Alpacas are an easy animal to raise and care for and typically require less care than most farm animals. The regular care involves trimming toenails and, if the farm so chooses, a regular immunization program. Alpacas breed and birth easily when compared to other livestock and recover from the occasional illness or injury easily. They are certainly much less work than sheep, goats, cattle or horses. But like all living, breathing creatures, you will have to occasionally care for the sick animal, treat a wound, give medicine, and maintain teeth, nails and shear fleece.
When Do You Shear The Animals?
Because their fleece is so warm, heat stress is concern here in North Carolina. So we shear them once a year after the danger of freezing temperatures has passed but before the weather gets above 80 degrees on a regular basis. Here in northwest part North Carolina, that means we shear the second or third week in April.
Can You Train Alpacas?
Certainly! All alpacas will train to a halter, and some are so well mannered that we use them for therapy animals at nursing homes and schools.
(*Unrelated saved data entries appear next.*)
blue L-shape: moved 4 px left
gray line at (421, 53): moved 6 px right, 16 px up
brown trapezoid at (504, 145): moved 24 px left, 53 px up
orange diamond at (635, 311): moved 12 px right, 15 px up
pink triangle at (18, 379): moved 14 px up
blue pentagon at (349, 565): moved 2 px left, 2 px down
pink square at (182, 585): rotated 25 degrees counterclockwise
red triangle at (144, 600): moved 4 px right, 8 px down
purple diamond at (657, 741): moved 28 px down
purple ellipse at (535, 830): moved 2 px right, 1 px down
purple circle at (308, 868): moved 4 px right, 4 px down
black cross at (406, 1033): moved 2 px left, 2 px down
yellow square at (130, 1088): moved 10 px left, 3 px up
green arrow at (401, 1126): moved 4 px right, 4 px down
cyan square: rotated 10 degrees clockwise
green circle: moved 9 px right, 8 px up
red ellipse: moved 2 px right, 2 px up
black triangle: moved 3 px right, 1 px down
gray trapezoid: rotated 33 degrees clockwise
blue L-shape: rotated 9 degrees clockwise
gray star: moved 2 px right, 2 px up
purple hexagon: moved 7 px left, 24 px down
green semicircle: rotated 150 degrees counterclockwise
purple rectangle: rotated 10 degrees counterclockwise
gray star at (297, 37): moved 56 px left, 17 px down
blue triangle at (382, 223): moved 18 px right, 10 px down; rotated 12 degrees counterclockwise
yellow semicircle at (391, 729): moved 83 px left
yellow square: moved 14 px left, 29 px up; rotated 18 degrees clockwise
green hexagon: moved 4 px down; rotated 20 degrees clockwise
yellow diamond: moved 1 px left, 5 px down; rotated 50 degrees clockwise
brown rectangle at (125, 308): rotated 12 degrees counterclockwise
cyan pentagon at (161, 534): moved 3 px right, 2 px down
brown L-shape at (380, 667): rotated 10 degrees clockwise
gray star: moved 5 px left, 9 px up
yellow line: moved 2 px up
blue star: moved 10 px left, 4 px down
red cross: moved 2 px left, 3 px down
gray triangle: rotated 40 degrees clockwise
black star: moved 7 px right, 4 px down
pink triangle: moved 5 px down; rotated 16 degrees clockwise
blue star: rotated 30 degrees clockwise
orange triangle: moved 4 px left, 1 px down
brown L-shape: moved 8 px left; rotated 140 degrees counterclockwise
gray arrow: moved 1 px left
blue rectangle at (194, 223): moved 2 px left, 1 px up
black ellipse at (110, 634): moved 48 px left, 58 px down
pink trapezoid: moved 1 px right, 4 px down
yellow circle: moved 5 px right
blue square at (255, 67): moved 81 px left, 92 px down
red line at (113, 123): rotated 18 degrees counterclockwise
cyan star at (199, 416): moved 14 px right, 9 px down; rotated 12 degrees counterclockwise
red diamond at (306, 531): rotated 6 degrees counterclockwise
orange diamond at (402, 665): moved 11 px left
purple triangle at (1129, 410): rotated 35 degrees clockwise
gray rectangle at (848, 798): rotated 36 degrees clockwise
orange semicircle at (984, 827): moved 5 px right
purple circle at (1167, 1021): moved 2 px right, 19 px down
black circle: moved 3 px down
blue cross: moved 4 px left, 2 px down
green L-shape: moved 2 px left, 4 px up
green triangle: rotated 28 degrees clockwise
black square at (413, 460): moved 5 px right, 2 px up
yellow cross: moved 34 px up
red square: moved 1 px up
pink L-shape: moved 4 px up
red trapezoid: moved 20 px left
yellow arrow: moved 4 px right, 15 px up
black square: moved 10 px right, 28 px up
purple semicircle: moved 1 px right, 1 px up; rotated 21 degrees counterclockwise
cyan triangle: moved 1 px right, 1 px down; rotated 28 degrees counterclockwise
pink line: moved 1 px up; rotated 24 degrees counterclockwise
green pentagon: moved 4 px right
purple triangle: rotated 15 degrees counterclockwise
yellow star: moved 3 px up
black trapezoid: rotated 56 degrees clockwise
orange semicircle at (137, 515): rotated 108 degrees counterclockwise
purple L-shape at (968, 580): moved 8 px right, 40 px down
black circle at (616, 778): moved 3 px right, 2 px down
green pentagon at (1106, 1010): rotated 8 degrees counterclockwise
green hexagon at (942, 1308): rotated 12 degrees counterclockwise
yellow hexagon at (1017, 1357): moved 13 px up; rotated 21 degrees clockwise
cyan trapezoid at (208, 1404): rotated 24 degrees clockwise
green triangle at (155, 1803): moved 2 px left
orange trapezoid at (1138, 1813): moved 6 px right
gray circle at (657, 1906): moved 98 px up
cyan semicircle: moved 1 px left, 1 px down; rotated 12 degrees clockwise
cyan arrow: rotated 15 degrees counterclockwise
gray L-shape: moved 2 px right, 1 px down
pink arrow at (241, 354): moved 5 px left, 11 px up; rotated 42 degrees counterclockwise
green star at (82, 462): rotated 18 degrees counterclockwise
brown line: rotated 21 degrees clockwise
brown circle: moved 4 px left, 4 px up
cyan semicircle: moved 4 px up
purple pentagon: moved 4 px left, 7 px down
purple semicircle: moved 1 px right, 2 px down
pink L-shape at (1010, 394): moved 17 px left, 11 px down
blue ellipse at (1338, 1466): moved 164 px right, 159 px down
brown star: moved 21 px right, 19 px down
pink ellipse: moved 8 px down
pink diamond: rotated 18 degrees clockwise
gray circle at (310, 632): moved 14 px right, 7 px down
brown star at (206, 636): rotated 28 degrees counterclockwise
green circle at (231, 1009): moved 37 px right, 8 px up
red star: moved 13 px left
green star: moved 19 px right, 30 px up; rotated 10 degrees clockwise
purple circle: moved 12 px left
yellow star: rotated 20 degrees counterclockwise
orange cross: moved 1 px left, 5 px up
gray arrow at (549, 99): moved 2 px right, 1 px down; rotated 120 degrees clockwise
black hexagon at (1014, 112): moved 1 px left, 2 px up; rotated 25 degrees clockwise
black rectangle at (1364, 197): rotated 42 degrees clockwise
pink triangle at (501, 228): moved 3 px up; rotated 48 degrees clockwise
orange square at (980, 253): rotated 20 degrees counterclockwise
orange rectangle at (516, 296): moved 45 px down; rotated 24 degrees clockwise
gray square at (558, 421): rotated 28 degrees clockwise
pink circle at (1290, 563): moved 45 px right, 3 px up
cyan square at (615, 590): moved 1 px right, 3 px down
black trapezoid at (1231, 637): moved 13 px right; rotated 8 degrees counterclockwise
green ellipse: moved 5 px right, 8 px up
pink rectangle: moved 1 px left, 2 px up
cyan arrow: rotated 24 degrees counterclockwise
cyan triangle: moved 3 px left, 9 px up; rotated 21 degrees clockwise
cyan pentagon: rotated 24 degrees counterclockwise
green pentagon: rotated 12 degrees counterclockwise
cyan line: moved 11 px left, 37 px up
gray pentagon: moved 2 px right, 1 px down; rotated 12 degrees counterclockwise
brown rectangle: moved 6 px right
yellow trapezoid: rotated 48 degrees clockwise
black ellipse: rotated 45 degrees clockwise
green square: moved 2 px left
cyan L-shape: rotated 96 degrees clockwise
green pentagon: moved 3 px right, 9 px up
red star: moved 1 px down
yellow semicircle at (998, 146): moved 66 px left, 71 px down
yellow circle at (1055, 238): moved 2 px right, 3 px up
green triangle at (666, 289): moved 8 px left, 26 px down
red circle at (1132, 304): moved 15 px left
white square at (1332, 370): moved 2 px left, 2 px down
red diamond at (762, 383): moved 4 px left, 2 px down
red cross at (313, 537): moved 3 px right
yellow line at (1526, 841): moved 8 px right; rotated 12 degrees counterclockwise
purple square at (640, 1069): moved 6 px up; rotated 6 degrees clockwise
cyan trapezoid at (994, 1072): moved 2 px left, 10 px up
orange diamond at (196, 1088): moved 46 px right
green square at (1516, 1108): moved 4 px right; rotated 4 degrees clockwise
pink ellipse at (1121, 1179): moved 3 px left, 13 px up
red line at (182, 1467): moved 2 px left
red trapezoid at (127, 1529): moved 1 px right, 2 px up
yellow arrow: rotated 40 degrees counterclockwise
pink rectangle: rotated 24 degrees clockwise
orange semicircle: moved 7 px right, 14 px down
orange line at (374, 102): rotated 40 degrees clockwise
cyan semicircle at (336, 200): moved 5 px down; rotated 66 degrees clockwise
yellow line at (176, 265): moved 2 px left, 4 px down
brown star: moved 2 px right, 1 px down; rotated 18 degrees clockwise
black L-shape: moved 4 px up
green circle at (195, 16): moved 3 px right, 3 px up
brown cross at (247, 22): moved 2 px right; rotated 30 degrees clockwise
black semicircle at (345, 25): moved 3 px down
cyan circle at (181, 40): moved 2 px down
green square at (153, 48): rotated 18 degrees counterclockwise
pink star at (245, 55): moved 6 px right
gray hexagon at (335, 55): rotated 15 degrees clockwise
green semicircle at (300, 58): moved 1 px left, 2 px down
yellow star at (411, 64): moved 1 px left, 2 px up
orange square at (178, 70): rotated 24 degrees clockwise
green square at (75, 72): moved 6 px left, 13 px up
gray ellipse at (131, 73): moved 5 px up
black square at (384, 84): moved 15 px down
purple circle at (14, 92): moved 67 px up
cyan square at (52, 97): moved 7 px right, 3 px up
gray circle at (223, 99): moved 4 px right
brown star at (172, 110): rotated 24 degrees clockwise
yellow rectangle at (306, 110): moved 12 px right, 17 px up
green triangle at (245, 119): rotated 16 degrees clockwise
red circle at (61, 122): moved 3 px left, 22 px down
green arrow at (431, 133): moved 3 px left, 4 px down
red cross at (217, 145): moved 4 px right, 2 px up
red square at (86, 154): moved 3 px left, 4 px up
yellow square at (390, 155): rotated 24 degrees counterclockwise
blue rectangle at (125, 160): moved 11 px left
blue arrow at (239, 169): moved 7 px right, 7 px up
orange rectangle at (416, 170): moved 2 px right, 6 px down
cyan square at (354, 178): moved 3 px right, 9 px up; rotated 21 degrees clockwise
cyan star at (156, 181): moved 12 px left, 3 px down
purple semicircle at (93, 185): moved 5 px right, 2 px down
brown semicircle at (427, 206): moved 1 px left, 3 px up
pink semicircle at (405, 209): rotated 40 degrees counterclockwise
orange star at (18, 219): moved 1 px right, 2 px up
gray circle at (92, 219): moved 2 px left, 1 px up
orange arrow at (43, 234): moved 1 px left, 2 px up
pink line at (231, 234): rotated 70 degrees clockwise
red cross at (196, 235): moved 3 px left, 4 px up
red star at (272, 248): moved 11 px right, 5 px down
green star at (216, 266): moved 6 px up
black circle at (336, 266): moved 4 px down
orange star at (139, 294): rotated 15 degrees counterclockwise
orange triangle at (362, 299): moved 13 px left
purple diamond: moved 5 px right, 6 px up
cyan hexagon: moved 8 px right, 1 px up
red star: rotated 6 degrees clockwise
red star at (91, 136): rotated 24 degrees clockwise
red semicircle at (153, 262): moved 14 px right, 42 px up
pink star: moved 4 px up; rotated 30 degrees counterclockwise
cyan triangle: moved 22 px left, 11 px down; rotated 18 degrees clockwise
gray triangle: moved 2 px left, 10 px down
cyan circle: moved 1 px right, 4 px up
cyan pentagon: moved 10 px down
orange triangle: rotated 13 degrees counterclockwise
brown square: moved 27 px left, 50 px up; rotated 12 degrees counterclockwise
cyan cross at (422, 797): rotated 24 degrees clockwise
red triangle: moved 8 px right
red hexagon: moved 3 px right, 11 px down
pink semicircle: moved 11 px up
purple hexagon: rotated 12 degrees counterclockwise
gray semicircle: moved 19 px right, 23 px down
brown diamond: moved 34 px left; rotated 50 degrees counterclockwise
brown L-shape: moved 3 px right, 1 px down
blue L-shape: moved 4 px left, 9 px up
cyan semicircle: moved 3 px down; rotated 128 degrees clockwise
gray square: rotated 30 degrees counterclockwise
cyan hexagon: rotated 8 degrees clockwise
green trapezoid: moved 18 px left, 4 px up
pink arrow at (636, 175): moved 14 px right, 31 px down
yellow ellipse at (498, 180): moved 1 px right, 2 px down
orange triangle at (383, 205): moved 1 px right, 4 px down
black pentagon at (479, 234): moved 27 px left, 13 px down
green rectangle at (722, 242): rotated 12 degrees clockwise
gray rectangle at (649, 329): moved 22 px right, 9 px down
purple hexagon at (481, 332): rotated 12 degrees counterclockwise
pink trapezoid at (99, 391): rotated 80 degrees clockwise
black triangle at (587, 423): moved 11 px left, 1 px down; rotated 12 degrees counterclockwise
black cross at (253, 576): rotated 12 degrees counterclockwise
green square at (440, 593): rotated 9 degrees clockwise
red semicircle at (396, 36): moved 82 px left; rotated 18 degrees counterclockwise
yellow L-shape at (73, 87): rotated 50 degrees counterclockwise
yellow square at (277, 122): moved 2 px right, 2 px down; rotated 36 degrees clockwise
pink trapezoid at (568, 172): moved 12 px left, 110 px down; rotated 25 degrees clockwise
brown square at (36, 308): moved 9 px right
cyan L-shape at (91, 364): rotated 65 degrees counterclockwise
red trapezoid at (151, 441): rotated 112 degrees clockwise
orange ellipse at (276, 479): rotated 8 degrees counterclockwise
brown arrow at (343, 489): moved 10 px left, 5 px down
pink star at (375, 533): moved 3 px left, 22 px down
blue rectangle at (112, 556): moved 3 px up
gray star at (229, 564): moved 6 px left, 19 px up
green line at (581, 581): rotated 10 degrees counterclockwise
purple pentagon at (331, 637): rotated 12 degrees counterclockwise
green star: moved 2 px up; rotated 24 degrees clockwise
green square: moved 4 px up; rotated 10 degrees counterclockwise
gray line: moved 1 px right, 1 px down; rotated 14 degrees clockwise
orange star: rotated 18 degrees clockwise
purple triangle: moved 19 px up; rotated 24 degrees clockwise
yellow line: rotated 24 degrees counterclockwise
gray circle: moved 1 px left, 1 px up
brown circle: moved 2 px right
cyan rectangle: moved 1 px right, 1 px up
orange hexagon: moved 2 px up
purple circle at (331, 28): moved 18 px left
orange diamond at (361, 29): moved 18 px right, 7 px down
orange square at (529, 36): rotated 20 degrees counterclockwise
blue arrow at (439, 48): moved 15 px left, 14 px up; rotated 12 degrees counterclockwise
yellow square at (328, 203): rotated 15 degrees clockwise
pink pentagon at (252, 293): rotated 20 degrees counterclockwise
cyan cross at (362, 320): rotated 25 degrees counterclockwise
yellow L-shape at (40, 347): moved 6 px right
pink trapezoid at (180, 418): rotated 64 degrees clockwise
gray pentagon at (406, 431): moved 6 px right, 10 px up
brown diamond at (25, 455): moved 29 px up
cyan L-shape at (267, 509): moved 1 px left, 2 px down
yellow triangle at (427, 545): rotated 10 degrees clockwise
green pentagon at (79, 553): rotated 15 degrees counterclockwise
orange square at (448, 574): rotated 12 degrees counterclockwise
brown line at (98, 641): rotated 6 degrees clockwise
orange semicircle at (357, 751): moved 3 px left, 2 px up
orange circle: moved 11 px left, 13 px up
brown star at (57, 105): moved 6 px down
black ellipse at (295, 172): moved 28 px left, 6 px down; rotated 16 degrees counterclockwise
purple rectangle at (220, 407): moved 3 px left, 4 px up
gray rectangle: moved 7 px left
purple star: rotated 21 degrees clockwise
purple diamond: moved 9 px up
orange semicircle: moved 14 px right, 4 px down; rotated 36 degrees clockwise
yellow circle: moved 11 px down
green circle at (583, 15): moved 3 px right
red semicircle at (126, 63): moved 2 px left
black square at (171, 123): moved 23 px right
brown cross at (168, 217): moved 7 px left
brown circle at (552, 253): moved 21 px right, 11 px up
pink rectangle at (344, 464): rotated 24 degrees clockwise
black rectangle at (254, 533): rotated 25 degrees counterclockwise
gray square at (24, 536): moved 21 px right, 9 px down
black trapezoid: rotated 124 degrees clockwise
They are generally calm, curious animals without a trace of animosity or mischievous behavior. Like all animals, they have their own personalities and some require more work than others to train. But you would be hard pressed to find a farm animal that, as a group, are better behaved and safe to be around.
What Type Of Fences Do Alpaca Require?
Alpacas do not challenge or test fences, and the fencing requirement to contain them is quite low. They are not the escape artists like goats, nor will they destroy fences like sheep or cattle. However, the main problem in most farming communities is the presence of coyotes and dogs. Unfortunately these predators will chase, harass and even injure and kill alpacas if they can get into your pastures. Therefore, we recommend a 5 foot high 4″x2″ mesh “no climb” fence for your pastures. Red Brand fencing makes an excellent product.
What Type Of Barn Do You Need?
Because their fleece protects them so well, here in North Carolina they only need to be able to access shelter in the event of precipitation and to protect them from the worst of the sun in the summer. They don’t require stalls in the barn or any special insulation, flooring or containment system. We recommend an open barn plan with three enclosed sides and an open side that is not open to the prevailing winter winds. As for size, 75 square feet per animal is usually adequate. We also recommend fans for the summer.